Top of EXTRACTED TEXT

Bloomberg reports Yanai's Fast Retailing Co. leased 89,000 square feet for its Uniglo apparel line at the 41-story, 1.5-million-square-foot 666 Fifth Avenue tower, previously known as the Tishman Building when it opened in 1995 at 666 Fifth Avenue.
Fast Retailing will be paying the building's three landlord partners $300 million over 15 years. That equates to $224.71 per square foot, or $20 million rent per year.
Bloomberg calls it the highest aggregate rent amount paid to lease retail space in New York City.
The tenant paying the previous highest rent was Gucci Group NV. Gucci previously leased 45,000 square feet at Trump Tower, three blocks north of the 666 Fifth Avenue tower. Gucci's annual rent of $16.5 million equates to about $367 per square foot.
The landlord partners at 666 Fifth Avenue are Carlyle Group, Crown Acquisitions and Kushner Cos. In 2008, they paid Brooks Brothers Inc. $47 million to vacate the 89,000 square feet now leased by Uniglow.
The Brooks lease at the time still had eight years before it ran out, according to Haim Chera, a principal at Crown Acquisitions, one of the building's landlord partners.
"People thought we were crazy," Chera tells Bloomberg. "But we thought (the space) was under market (in rent value)."

Bottom of EXTRACTED TEXT
Top of ENTRIES SHOWN

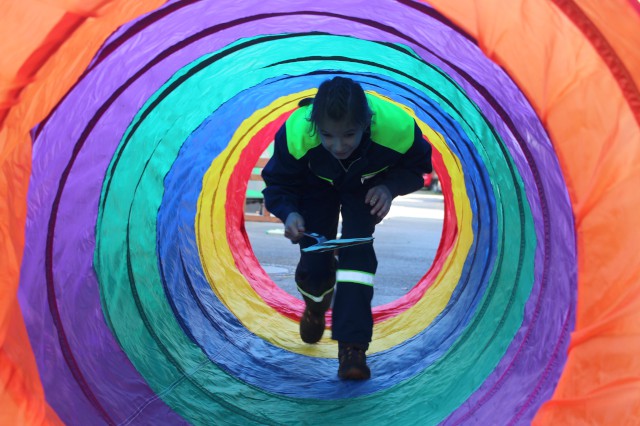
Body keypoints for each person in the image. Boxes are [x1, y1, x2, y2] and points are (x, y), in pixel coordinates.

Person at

Bottom of ENTRIES SHOWN
Top of ENTRIES SHOWN

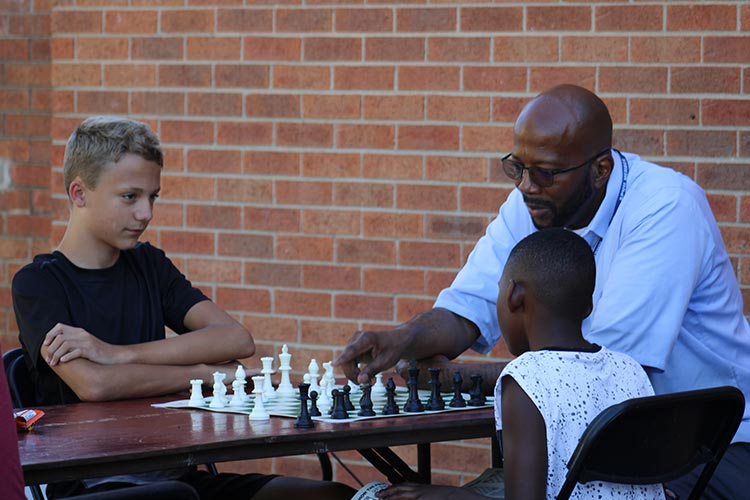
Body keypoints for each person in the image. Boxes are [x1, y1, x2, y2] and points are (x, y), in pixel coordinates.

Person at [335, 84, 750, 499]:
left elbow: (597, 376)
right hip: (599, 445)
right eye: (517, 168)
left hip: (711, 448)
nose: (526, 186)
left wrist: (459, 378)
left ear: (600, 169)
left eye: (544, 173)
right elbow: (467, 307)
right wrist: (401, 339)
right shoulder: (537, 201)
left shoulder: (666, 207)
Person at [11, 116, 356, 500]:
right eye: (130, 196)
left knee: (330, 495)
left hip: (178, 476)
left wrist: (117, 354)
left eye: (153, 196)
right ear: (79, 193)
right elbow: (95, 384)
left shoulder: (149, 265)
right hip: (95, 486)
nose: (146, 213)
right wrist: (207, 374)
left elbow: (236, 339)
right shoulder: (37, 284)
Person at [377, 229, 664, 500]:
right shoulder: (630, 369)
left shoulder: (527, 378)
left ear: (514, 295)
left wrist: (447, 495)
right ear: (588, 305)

Bottom of ENTRIES SHOWN
Top of ENTRIES SHOWN

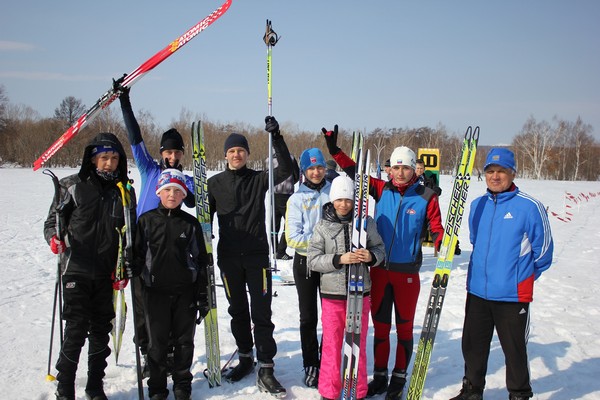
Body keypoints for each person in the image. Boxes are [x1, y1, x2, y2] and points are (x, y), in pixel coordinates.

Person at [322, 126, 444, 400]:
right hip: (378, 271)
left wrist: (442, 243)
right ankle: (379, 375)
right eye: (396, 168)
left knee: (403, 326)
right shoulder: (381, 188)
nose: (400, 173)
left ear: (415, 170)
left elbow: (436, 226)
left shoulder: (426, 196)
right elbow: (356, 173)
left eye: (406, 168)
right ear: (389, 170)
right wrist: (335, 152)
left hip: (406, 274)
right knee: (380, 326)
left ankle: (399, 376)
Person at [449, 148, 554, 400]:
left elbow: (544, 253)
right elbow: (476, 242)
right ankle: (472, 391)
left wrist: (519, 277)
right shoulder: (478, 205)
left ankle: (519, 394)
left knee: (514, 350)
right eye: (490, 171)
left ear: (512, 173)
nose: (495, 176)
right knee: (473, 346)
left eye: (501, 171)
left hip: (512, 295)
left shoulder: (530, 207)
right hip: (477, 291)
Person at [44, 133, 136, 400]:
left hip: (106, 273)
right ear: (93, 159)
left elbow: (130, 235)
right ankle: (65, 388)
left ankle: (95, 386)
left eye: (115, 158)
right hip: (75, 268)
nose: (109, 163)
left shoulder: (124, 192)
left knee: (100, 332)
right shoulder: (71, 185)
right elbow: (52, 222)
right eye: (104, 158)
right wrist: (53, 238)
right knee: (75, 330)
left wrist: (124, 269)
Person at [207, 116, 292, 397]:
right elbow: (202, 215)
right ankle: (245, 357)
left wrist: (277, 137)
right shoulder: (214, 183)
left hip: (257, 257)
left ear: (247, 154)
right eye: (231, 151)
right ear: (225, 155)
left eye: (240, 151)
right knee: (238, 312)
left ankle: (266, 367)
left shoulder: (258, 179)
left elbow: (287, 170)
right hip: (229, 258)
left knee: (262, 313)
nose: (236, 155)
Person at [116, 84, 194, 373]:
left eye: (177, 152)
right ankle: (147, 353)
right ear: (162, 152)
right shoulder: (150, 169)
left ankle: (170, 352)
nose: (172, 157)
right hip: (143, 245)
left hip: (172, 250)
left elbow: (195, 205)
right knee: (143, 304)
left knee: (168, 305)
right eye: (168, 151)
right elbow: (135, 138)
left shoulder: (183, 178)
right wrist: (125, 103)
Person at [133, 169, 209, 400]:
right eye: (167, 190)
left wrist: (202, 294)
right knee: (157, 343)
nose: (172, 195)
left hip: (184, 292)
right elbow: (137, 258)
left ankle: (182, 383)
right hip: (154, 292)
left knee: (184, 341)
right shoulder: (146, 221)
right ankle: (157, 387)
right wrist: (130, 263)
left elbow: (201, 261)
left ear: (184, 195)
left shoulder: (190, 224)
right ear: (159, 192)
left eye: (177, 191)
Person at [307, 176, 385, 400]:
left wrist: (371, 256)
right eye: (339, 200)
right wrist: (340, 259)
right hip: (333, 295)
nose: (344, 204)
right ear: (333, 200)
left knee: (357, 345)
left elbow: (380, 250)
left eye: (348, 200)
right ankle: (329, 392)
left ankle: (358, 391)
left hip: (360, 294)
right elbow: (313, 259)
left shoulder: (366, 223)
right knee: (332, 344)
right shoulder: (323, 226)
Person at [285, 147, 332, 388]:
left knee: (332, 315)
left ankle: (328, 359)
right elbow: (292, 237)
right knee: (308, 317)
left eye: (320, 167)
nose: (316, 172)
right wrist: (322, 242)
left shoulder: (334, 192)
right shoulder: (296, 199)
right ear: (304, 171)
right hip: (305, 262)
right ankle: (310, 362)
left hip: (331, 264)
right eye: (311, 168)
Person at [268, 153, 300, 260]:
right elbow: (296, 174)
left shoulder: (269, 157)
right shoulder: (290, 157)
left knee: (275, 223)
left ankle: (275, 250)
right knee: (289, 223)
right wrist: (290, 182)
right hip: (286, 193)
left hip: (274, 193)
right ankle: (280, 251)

Bottom of ENTRIES SHOWN

(WORK INSTRUCTIONS):
A: Render this sentence from the article on the 666 Fifth Avenue retail lease into Spanish: "Bloomberg calls it the highest aggregate rent amount paid to lease retail space in New York City."
B: Pick up the article on the 666 Fifth Avenue retail lease after its last sentence and carry it forward.
The records can be left aside, since nothing asked here depends on them.

(SET OF ANSWERS):
A: Bloomberg lo califica como el mayor monto total de alquiler pagado para arrendar un espacio comercial en la ciudad de Nueva York.

B:
C. Bradley Mendelson of Cushman & Wakefield negotiated the deal for the landlords.
"Uniglo identified this location as being the one that they were willing to make the biggest bet on," says Mendelson. "They're one of the biggest retailers in the world. They're just small in the U.S."
Fast Retailing opened 16 stores each in South Korea and China in the first half of this year. It has 791 outlets in Japan and expects to have 4,000 Uniqlo stores worldwide by 2020, it said last year.
Uniglo's only other U.S. outlet is in Manhattan's Soho neighborhood, where it has been for five years. Fast Retailing entered the Russian market earlier in 2010 and plans to open its largest store in Shanghai next month.
Bloomberg reports the Lease shows Fifth Avenue's appeal even after U.S. consumer purchases fell for two straight years, the first such decline since the 1930s.
The stretch of Fifth Avenue Uniglow will occupy lies between Central Park and Rockefeller Center, a strip including Tiffany & Co.'s flagship location and Apple Inc.'s "Cube," both positioned to capture a mix of wealthy New Yorkers and tourists. The 666 Fifth Avenue location is near 53rd Street.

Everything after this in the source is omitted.